Deep, Abiding Love for Humanity

DSL made an interesting comment on the previous post about how good instructors can't just be good dog trainers. They have to like people too, or at least relate to people on some level. I don't really like people all that much yet it appears that I'm a good instructor. And yes, word is getting out (about being a dog "miracle worker," not about not liking people; that's just our little secret). I get at least one email a week from someone on camp requesting private lessons, who found out about me via word of mouth from the people in my classes. I must be doing something right there too because all those folks keep contacting me week after week for another session. I regularly receive emails from people telling me how much they learned in last week's lesson and could I please, please meet with them again, telling me how much they appreciate my time, sharing stories of doggy successes outside of class. My head just might explode.

In fact, I've only turned one person down. She's a flight attendant on the private Aramco jets (read: eye candy for the princes; sorry to be so sexist but like it or not, that is the truth; and remember I have no deep, abiding love for humanity in the first place). Because she had a website linked in her email address, I of course took a look at it. She is a recently converted vegan, and has the over-the-top zeal of most recent converts. On one level, I suppose that I admire her determination to be a vegan in Saudi Arabia, a decidely non-vegan-friendly place. But when I asked her what she fed her dog, she told me she is switching him over to "lentils and rice" because she was told that "dogs can be vegan too."

I told her I couldn't help her with her training.

She is entitled to live any sort of lifestyle that she chooses but when she thinks she can turn a carnivore into a ruminant, that she can force her extreme lifestyle choices on a dog, a dog clearly obtained for all the wrong reasons because she doesn't seem to want the dog for its inherent dogness, a dog who isn't able to offer an opinion on the choices she is forcing on him (hardly different than feeding a child only lettuce because God told you to; sorry this link isn't from the SL Tribute--they charge to access their archives), well, I just had to step away from that.

But back to the point of this post.
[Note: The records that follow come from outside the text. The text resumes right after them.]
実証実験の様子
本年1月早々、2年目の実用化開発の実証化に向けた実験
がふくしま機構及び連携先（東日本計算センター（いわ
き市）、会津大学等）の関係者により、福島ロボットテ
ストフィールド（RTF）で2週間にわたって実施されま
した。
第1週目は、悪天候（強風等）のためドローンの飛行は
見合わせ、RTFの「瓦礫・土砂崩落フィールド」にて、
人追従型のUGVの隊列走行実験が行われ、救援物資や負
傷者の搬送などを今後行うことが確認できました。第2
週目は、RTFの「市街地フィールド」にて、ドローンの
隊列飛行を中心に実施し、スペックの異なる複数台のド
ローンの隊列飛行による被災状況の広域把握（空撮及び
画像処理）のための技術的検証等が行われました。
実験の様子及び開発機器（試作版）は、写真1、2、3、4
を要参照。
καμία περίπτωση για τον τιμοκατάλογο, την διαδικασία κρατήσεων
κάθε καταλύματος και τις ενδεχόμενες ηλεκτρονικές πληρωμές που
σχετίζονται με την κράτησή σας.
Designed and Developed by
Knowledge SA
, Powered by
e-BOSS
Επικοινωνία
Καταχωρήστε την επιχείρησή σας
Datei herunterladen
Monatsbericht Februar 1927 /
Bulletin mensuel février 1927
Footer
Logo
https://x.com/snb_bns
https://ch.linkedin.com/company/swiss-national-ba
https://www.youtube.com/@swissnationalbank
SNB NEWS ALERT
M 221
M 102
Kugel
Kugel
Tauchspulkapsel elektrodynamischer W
I am not a soft, fuzzy, people person.

I have no problem telling my clients (I am not quite ready to call them my students because that implies that I am their teacher and I am not sure I am ready to think of myself that way) that their dogs are too fat or that they need to get them neutered asap. I have no problem telling them not to yank their dog's leash or to stop saying "no, bad sit". I tell them these things and I make sure to explain why and to offer alternatives and options. I tell them these things because I think they are receptive to hearing them. I tell them these things because I want their dogs to be happier.

And that is the crux of the matter for me. I see this wonderful parade of dogs and I think, perhaps I can make some of those dogs a little bit happier. And if to accomplish that, I have to offer regular, positive reinforcement to their owners ("good job, Liz!" offered in the exact same happy voice I use with Mimi and Harry), then that's what I'll do.

I am offering the classes in part because I miss dog people. Some of the folks taking classes from me are great dog people. Some are just people who happen to have dogs.

I want to build some sort of dog sport community here on camp. It will take a while to separate the wheat from the chaff, so to speak. If I have to offer classes and train people and their dogs so that I can justify a shared space so that I can play there with my own dogs, then that is what I will do. I will do what it takes to make Harry and Mimi a little bit happier, even if I have to be nice to other people in the process.

2 comments:

Agile Jack said...

I miss you! this just makes me laugh.

BC Insanity said...

I miss her more!!!!
I've had to run a flyball club for many years now, even though I've been very, very close to shooting myself many times over. Thank God for Ann T. who came to my rescue.
But if that's what it takes for my dogs to play flyball, then guess I'll suck it up to and make the most of it.